Sugar transport by the bacterial phosphotransferase system. Preparation of a fluorescein derivative of the glucose-specific phosphocarrier protein IIIGlc and its binding to the phosphocarrier protein HPr.

In diauxic growth, the bacterial phosphoenolpyruvate: glycose phosphotransferase system (PTS) regulates the utilization of certain compounds which are not PTS substrates. It has recently been shown that this PTS regulation is mediated via one of the PTS phosphocarrier proteins, IIIGlc. In the present studies, IIIGlc was derivatized with the fluorescent reagent fluorescein-5-isothiocyanate. One mol of label was incorporated per mol of protein and the label was located at the NH2-terminal amine, as shown by tryptic peptide mapping and one-step Edman-type degradation. The fluorescent moiety was found to be stable and resistant to photodecomposition. The fluorescent IIIGlc was purified and shown to be fully active in its ability to accept phosphate from phospho-HPr (the histidine-containing phosphocarrier protein of the phosphotransferase system), but only 20% active in catalyzing the transfer of the phosphate to methyl alpha-glucoside via the membrane-bound II-BGlc protein. The decay of the fluorescence intensity was dominated by a single component (90%) with a lifetime of 4 ns. The decay of the fluorescence emission anisotropy was determined for excitation in both a negative and positive transition of fluorescein and was best described in terms of a biexponential function, indicating internal motion of the fluorophore and possible anisotropic rotation of the protein as a whole. The formation of a complex between IIIGlc and HPr was demonstrated by using the techniques of time-resolved and steady state fluorescence emission measurements, resonance energy transfer, and equilibrium gel filtration.

_Directions:_
1) Please rewrite the sugar-transport abstract from "Sugar transport by" to "phosphocarrier protein HPr.", renaming "IIIGlc" as "EIIAGlc".
2) Decide whether each statement agrees with the sugar-transport abstract, answering yes or no and quoting the words that settle it. (a) The fluorescein label sat at the NH2-terminal amine of IIIGlc. (b) The labeled IIIGlc was fully active in passing phosphate to methyl alpha-glucoside. (c) A single component with a 4 ns lifetime dominated the decay of fluorescence intensity.

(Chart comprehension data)
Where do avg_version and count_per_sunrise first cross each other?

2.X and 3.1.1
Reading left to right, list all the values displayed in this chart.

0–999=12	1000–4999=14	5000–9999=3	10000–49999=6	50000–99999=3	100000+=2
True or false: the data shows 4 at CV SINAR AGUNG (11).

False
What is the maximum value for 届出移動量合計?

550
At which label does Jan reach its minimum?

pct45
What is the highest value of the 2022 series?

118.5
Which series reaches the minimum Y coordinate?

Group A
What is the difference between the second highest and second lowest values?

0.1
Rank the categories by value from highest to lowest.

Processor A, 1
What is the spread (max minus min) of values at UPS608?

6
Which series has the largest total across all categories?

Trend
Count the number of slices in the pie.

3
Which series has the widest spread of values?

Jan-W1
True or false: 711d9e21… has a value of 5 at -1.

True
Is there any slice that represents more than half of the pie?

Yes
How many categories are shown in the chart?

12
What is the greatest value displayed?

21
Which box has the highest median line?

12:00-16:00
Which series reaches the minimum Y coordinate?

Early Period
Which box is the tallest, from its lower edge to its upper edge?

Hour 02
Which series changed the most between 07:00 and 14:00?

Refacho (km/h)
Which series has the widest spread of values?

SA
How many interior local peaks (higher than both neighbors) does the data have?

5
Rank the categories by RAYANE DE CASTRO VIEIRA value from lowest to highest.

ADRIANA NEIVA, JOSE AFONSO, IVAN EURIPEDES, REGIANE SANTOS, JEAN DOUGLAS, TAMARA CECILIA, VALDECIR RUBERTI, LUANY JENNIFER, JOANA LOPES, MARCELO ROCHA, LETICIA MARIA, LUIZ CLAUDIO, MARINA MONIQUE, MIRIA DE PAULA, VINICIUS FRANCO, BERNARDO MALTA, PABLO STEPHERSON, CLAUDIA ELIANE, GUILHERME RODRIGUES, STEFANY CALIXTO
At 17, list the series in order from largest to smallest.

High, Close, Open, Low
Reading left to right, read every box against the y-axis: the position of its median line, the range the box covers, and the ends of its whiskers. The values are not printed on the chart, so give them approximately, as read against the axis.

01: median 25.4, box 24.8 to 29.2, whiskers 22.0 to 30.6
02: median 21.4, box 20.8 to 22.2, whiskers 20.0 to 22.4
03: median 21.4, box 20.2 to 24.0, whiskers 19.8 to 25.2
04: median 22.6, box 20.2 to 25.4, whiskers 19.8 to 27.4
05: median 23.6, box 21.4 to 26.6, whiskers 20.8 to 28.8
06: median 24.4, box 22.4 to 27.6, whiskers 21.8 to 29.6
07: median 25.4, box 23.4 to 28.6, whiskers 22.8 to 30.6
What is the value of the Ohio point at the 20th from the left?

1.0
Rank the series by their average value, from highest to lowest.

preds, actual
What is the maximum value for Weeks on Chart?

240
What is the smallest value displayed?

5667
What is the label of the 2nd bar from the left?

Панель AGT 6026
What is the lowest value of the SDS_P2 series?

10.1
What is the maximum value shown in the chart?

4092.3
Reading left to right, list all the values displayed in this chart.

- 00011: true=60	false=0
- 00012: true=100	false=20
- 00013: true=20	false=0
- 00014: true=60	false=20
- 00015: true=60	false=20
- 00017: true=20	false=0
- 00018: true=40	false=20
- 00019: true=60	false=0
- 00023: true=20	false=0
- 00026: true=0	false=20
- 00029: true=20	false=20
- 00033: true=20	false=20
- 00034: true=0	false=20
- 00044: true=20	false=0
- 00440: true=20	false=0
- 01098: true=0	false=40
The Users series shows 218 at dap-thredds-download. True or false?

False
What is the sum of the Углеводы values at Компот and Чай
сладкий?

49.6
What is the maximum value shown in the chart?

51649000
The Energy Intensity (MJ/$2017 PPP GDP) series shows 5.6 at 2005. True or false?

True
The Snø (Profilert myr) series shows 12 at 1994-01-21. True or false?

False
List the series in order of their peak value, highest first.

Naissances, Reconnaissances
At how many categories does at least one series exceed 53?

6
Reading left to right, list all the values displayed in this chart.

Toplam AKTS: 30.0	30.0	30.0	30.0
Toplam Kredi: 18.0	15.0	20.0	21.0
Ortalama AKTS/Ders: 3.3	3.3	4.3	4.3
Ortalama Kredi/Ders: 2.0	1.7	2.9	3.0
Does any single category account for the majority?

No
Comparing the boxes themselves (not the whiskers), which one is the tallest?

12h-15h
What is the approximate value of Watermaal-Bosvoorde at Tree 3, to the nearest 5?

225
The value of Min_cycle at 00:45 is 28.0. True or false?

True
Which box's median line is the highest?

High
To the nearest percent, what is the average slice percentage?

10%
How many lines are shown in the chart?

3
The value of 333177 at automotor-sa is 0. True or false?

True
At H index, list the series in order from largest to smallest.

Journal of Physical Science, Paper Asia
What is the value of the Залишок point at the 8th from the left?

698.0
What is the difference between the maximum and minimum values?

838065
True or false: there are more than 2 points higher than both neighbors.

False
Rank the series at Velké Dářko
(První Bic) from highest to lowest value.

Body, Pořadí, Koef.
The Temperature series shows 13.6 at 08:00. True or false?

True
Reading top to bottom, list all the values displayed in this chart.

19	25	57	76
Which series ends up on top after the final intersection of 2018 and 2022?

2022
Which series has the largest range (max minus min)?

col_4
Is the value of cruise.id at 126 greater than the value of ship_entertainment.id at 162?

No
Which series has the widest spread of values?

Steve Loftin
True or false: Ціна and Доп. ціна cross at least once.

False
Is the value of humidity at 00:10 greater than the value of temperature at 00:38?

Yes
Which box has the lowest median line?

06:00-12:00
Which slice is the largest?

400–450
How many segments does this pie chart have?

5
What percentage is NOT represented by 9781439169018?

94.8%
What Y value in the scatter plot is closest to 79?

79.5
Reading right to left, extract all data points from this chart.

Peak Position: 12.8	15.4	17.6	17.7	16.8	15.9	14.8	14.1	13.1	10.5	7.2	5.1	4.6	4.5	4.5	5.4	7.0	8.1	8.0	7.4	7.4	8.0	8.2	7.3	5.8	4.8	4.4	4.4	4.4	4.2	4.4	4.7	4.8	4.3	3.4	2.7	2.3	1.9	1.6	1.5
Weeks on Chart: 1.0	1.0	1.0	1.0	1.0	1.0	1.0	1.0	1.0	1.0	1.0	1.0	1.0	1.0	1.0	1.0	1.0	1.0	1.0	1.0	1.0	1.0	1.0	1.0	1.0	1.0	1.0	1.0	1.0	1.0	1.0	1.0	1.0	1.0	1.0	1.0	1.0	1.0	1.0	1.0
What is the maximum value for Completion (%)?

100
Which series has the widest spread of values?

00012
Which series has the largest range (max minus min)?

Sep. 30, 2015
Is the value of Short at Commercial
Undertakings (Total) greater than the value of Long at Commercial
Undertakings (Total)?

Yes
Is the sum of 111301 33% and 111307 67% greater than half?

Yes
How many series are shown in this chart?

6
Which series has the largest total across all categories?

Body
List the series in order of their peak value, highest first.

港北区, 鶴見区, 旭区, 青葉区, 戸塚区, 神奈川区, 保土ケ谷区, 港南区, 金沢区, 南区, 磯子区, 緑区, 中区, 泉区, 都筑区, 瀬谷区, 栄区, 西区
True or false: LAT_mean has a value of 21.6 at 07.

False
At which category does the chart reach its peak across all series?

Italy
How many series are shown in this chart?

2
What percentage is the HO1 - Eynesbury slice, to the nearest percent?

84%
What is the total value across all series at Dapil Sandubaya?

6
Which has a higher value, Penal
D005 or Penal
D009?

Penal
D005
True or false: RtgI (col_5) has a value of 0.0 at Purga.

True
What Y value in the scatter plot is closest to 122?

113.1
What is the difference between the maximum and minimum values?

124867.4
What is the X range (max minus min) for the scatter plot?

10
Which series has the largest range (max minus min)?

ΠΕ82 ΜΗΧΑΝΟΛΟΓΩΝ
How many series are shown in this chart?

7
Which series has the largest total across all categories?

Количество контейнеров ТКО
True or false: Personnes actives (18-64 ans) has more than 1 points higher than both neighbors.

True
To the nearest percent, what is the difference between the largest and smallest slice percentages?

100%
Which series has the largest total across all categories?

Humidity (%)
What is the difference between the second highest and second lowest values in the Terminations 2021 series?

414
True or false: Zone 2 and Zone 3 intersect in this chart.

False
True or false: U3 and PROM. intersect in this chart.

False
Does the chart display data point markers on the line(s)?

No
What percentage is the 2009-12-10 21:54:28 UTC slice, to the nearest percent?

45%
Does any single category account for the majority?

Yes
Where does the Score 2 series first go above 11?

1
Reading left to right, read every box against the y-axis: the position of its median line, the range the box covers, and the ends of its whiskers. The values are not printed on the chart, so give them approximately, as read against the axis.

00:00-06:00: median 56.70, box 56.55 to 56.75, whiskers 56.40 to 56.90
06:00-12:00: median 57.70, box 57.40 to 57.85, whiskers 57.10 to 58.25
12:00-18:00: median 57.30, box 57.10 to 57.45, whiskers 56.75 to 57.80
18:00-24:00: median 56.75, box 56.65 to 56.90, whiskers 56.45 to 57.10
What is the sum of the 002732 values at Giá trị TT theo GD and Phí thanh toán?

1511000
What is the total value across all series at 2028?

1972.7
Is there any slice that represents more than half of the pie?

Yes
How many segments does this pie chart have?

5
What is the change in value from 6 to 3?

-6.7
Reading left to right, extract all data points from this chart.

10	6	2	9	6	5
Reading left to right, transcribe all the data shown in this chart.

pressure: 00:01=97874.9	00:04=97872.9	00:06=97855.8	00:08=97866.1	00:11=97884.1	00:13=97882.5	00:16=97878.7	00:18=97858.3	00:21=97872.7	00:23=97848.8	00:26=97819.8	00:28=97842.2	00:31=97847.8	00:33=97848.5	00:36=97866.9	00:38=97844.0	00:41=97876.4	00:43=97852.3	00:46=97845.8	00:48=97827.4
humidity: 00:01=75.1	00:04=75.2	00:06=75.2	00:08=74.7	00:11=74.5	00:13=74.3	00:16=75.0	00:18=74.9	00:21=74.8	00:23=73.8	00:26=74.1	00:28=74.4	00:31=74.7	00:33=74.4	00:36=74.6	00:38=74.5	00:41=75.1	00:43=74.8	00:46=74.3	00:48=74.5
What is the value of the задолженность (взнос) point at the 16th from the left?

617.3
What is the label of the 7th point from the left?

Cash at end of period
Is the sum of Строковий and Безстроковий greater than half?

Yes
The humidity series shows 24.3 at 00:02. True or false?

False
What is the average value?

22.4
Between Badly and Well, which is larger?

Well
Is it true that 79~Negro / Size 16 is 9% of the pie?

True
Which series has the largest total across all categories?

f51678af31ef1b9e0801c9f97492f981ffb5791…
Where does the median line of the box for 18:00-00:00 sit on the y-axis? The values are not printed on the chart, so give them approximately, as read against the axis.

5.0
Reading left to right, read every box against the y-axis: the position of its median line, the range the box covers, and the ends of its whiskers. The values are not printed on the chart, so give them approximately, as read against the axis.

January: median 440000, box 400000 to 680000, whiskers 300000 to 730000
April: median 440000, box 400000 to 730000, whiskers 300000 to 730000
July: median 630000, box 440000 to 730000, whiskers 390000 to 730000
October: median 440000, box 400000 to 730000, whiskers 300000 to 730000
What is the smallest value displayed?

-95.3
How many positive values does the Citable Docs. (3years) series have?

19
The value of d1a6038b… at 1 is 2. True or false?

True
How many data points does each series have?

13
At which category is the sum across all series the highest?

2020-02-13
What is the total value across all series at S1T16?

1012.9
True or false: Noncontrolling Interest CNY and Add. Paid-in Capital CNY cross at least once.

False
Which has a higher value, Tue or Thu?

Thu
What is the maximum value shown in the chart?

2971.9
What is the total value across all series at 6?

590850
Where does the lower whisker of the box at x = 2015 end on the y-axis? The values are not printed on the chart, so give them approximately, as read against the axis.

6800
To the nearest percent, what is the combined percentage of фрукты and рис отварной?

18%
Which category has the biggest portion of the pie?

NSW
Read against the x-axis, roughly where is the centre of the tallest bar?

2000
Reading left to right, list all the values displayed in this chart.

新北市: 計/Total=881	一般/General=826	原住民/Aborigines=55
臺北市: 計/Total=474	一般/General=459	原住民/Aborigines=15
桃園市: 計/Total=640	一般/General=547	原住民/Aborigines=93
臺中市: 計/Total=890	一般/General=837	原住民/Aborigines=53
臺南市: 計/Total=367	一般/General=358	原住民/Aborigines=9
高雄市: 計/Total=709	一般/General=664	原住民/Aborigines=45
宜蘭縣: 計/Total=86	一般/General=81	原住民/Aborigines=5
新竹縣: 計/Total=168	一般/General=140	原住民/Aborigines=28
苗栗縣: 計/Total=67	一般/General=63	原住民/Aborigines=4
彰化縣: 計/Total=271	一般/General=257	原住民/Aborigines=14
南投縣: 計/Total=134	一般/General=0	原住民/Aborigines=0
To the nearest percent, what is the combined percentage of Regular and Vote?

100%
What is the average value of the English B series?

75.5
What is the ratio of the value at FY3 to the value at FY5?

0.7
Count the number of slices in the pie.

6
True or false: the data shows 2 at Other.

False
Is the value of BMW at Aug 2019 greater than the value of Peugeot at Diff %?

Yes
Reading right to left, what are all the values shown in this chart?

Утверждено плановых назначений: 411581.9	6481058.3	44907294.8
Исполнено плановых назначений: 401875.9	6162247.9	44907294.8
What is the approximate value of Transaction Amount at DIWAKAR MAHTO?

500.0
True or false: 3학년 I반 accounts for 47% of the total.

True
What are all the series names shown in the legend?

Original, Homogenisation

_Results:_
1)
Sugar transport by the bacterial phosphotransferase system. Preparation of a fluorescein derivative of the glucose-specific phosphocarrier protein EIIAGlc and its binding to the phosphocarrier protein HPr.

2)
(a) Yes: "the label was located at the NH2-terminal amine"
(b) No: "but only 20% active in catalyzing the transfer of the phosphate to methyl alpha-glucoside"
(c) Yes: "The decay of the fluorescence intensity was dominated by a single component (90%) with a lifetime of 4 ns."